When medical graduates after residency go into practice for family medicine physicians, 30 percent will be geriatric patients. For internists, it’s 40 to 50 percent. “And they’re just not prepared for it,” said Brummel-Smith. “During medical school and residency, students get a negative view of geriatrics because you’re not seeing that many older patients in academic medical centers, and they hardly ever see geriatricians as role models. Combined with the negative financial incentives, and the negative emotional incentives that a lot of academic doctors put on geriatrics, it doesn’t surprise me that few people choose geriatrics.”
Tide Slowly Turning
The tide is slowly turning in favor of geriatric medicine. CMS has elevated geriatrics to primary care status, paying $38,500 per resident annually, a 10 percent payment bonus from $35,000. The shift from production to value-based medicine also makes a difference. (South Carolina adopted a student loan repayment program as an incentive for geriatricians, a move Brummel-Smith hopes other states will emulate.)

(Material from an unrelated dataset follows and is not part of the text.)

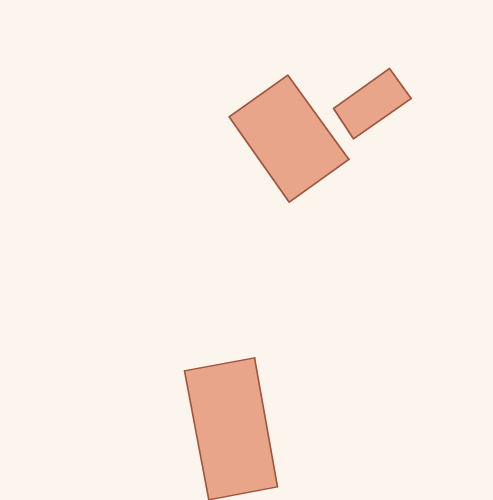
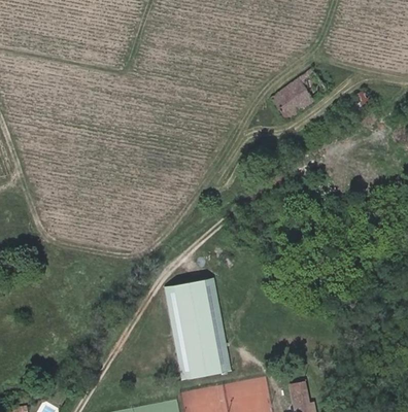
building: [229,75,349,202] -> none

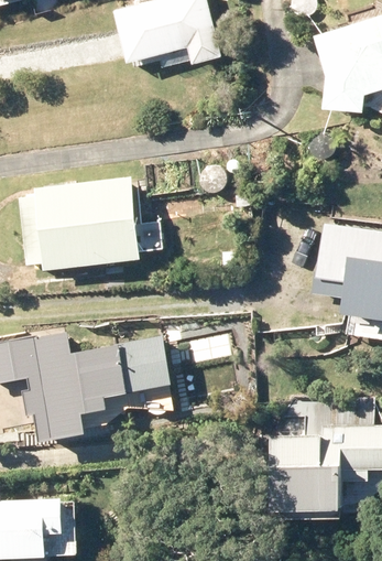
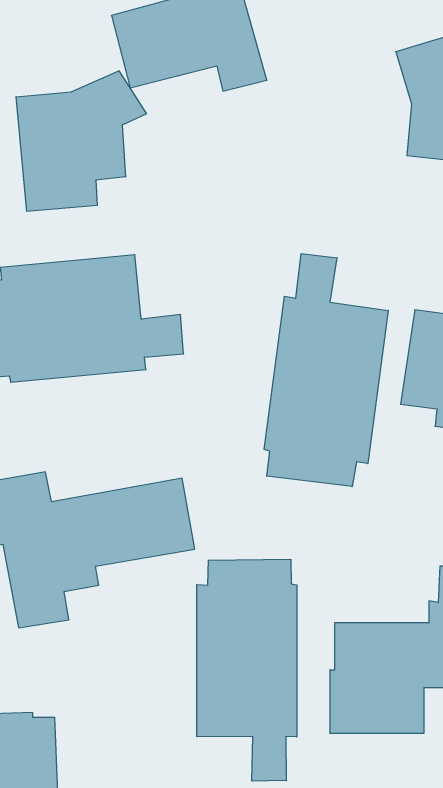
building: none -> [16,71,146,211]
building: none -> [264,254,388,487]
building: none -> [197,559,297,781]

“In general, there’ll never be enough geriatricians to take care of all people over the age of 65,” he said.
Even though baby steps are helpful, it remains problematic for geriatricians, who don’t fit the standard productivity model of many medical groups.

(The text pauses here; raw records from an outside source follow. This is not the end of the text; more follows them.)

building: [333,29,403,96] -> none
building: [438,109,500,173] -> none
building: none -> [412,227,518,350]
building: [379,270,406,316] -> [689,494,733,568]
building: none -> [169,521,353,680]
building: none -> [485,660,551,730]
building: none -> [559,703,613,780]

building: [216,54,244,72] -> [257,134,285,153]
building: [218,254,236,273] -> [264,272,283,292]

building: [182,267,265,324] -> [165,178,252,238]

“Geriatric patients don’t fit into the 15-minute visit model,” Brummel-Smith explained. “Older patients have more medical needs and take longer for each appointment. Also, the way our healthcare system works now and the way of reimbursement, you’re not being paid to make a patient well. You’re paid to provide certain services. And many things that need to be done aren’t strictly medical. There’s coordination with long-term services and supports and social issues.”

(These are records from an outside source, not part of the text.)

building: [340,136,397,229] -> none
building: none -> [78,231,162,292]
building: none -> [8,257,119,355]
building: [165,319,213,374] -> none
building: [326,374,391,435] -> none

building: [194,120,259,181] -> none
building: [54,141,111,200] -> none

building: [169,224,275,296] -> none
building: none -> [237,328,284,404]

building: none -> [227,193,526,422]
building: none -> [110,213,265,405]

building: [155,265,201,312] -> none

For example, on a recent clinic day, Brummel-Smith spent an hour with the wife and daughter of a geriatric patient who was too demented to understand his condition.
“We wanted time to have an in-depth discussion about care planning,” he said. “I couldn’t bill for that because under Medicare rules, you can only bill for the patient’s care if the patient is there. But we were doing deep patient care planning that was very emotionally difficult, and it’s going to lead not only to a very good outcome as he nears the end of his life, but also it’ll help save CMS a lot of money for unnecessary care he wouldn’t want in the first place. There’s no way I could bill for that.”
Who is the Geriatric Patient?
Overall, there’s an upside to the gap of supply and demand of geriatricians. Even though geriatrics is labeled for patients over the age of 65, most seniors up to age 74 are relatively healthy and don’t need a geriatrician, Brummel-Smith said.
“The perfect patients for a geriatrician are those above age 75, and especially those with multiple chronic conditions and long term care needs, such as dementia, and the kinds of problems that are very difficult for internists and family physicians to take care of in a standard 15-minute visit,” he said, pointing out the American Geriatric Society considers the specialty both a primary care and consultation model.
“We manage primary care for that population of complex and frail elders, and consultations to other physicians for the ‘younger’ old people,” he explained, “and for older people who are generally receiving good care from their primary care provider.”